Jesus tells us that it is not just the person who commits murder – or adultery and so on – who is guilty – but the person who was angry with another person is also guilty. The person who looks at someone with unclean desire is guilty… 

He commands us to cut out our eye lest we fall into these dreadful sins. 

Jesus is teaching us that the great principles of following God are not simply principles of the flesh – of how we behave and act in public – but what happens in our hearts and in our minds – because it is there that the great battle between evil and God’s love is won or lost.

It may be that we have never hit someone, that we have never committed adultery and so on – but we have certainly entertained the thought of doing so – and it’s in those thoughts that evil gets hold of us.

How many of us have given in to the desire in our minds to consider hitting someone? How many of us have given in to the desire in our minds to rubbish someone’s good name? To bring them down a peg or two? How many of us have cradled and enjoyed the thought of what we may do to someone we hate? How many of us have thought bad things about people we do not like?

I would suggest all of us have. 

And those thoughts will ultimately lead to action. We are betrayed by those thoughts in the world. By the way we ignore someone, or the way we don’t take action to help someone we don’t like – those thoughts are the seeds of evil in the world and we must destroy them!

The battle between good and evil starts in our minds. 

This is what Jesus is teaching us. This is the fundamental truth of how we live our lives as Christians. 

That our lived-out faith – the lived-out Love of God in the world – starts in the battles of the mind.

When you find yourself thinking of someone in a bad way – kill that thought. 

When you find yourself thinking of someone in an unkind way – kill that thought. 

When you find yourself thinking of someone in a lustful way – kill that thought. 

We are constantly pulled in different directions. We have an angel on one shoulder and a devil on the other, and each time we give into the devil in our minds the angel shrinks. 

BUT we have the power to eject the devil from our thinking – by giving in to the angel. 

When we think of someone in a bad way, we move our thought to how Jesus is using them in the world and see them in His love. 

When we think of someone in an unkind way, we move our thought to how God loves them and see them in that light.

When we think of someone in a lustful way, we move our thought to the child that God cradles in his arm and love them in that way. 

This is a constant and never-ending battle. It is far harder than following a set of rules. It is far harder than following the whims of the world around us – because it will mean standing up for what is right in Gods eyes. It will mean setting the world aside for God’s love – and that is never popular. 

But you have the tools to do this. In baptism you received the power of the Holy Spirit.

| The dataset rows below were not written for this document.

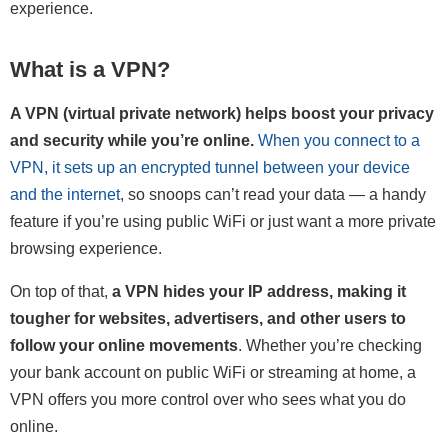
experience.
What is a VPN?
A VPN (virtual private network) helps boost your privacy
and security while you’re online.
When you connect to a
VPN, it sets up an encrypted tunnel between your device
and the internet
, so snoops can’t read your data — a handy
feature if you’re using public WiFi or just want a more private
browsing experience.
On top of that,
a VPN hides your IP address, making it
tougher for websites, advertisers, and other users to
follow your online movements
. Whether you’re checking
your bank account on public WiFi or streaming at home, a
VPN offers you more control over who sees what you do
online.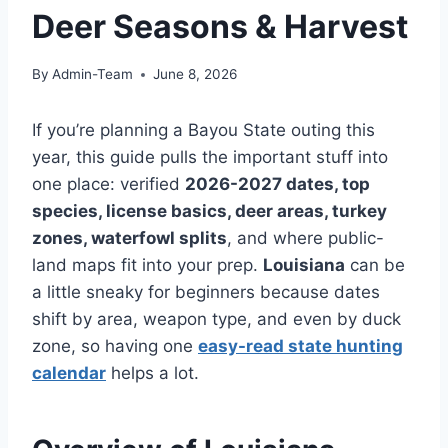
Deer Seasons & Harvest
By
Admin-Team
June 8, 2026
If you’re planning a Bayou State outing this
year, this guide pulls the important stuff into
one place: verified
2026-2027 dates, top
species, license basics, deer areas, turkey
zones, waterfowl splits
, and where public-
land maps fit into your prep.
Louisiana
can be
a little sneaky for beginners because dates
shift by area, weapon type, and even by duck
zone, so having one
easy-read state hunting
calendar
helps a lot.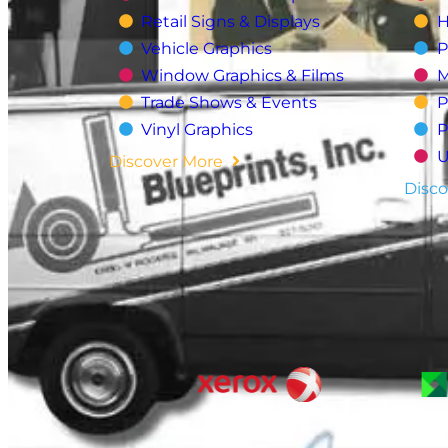
Retail Signs & Displays
H
Vehicle Graphics
P
Window Graphics & Films
M
Trade Shows & Events
P
Vinyl Graphics
P
U
Discover More
Disco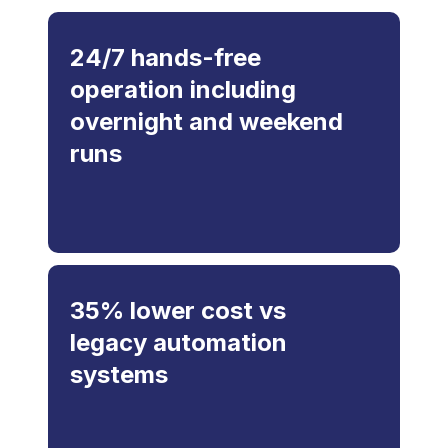
24/7 hands-free
operation including
overnight and weekend
runs
35% lower cost vs
legacy automation
systems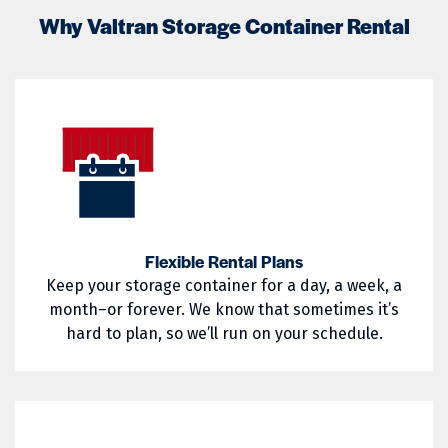
02817
02818
Lincoln
Lippitt
Why Valtran Storage Container Rental
02822
02823
Little Compton
Mapleville
02824
02825
Middletown
Narragansett
02826
02827
Nasonville
Newport
02828
02829
North Kingstown
North Providence
02830
02831
North Smithfield
Pascoag
02832
02833
Pawtucket
Portsmouth
Flexible Rental Plans
Keep your storage container for a day, a week, a
02835
02836
Providence
Richmond
month–or forever. We know that sometimes it’s
02837
02838
hard to plan, so we’ll run on your schedule.
Saunderstown
Slocum
02839
02840
South Kingstown
Tiverton
02841
02842
Wakefield
Warren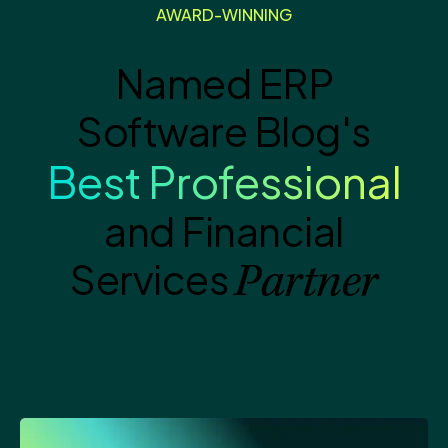
AWARD-WINNING
Named ERP
Software Blog's
Best Professional
and Financial
Services
Partner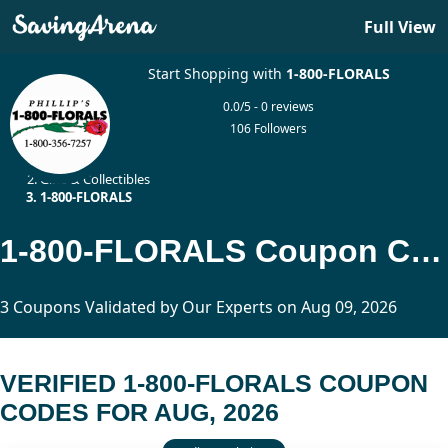
Full View
Start Shopping with
1-800-FLORALS
0.0/5 - 0 reviews
106 Followers
Home
Gifts & Collectibles
1-800-FLORALS
1-800-FLORALS Coupon Codes Updated Today
3 Coupons Validated by Our Experts on Aug 09, 2026
VERIFIED 1-800-FLORALS COUPON
CODES FOR AUG, 2026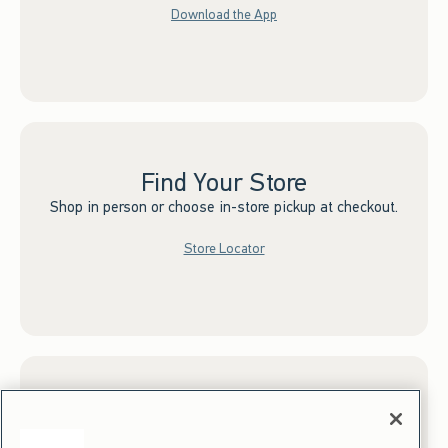
Download the App
Find Your Store
Shop in person or choose in-store pickup at checkout.
Store Locator
Sign up for Email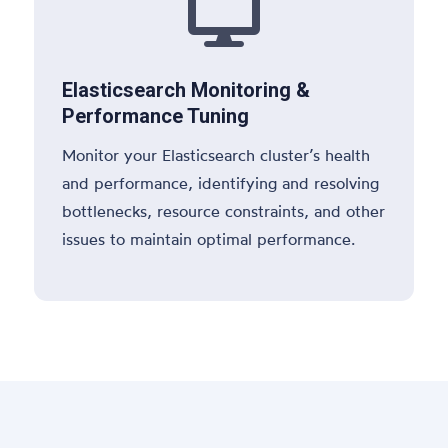

Elasticsearch Monitoring &
Performance Tuning
Monitor your Elasticsearch cluster’s health
and performance, identifying and resolving
bottlenecks, resource constraints, and other
issues to maintain optimal performance.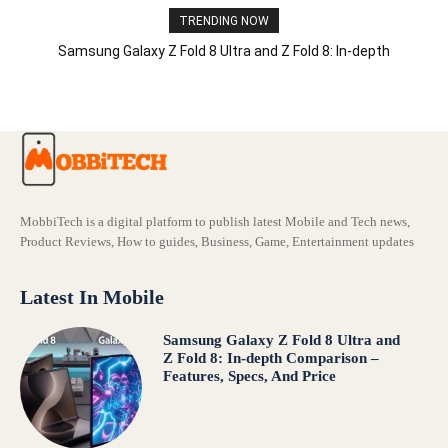
TRENDING NOW
Samsung Galaxy Z Fold 8 Ultra and Z Fold 8: In-depth
Comparison – Features, Specs, And Price
MobbiTech is a digital platform to publish latest Mobile and Tech news,
Product Reviews, How to guides, Business, Game, Entertainment updates
Latest In Mobile
Samsung Galaxy Z Fold 8 Ultra and
Z Fold 8: In-depth Comparison –
Features, Specs, And Price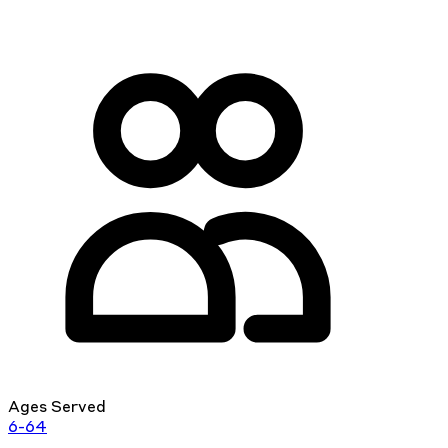
Ages Served
6-64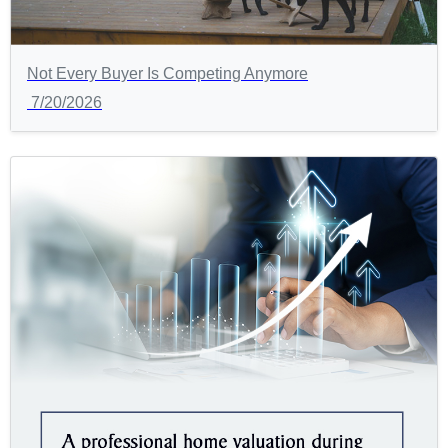
Not Every Buyer Is Competing Anymore
7/20/2026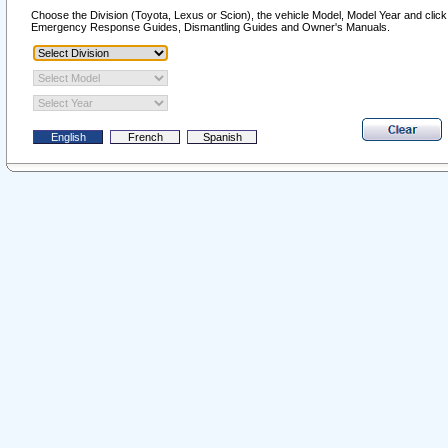
Choose the Division (Toyota, Lexus or Scion), the vehicle Model, Model Year and click o
Emergency Response Guides, Dismantling Guides and Owner's Manuals.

‘If you wish you can keep the commandments, to behave faithfully is within your power. He has set fire and water before you put out your hand to whichever you prefer. Man has life and death before him, whichever a man likes better will be given him’.

We chose in this life the path towards eternal salvation or eternal damnation, and the battle starts in our minds.

So start training. Start feeding the angel and denying the devil. 

You will fail. We will all fail. We will give in to temptation in our minds and those thoughts will lead to bad actions. But, you do not fight this battle alone. 

You do it on the shoulders of those who have gone before you. Who have learnt how to fight this fight. You do it in the friendly embrace of those you come to church with. You do it in the power of the sacraments you receive from Christ in this place, you do it knowing that when you fall there are people to pick you up.

So leave here today with a new call to live a life as Jesus commands. A life of love lived out in the world, a life of love fought for in your minds, a life filled with the power of God so abundantly, so strongly that it shines forth in all your outward actions.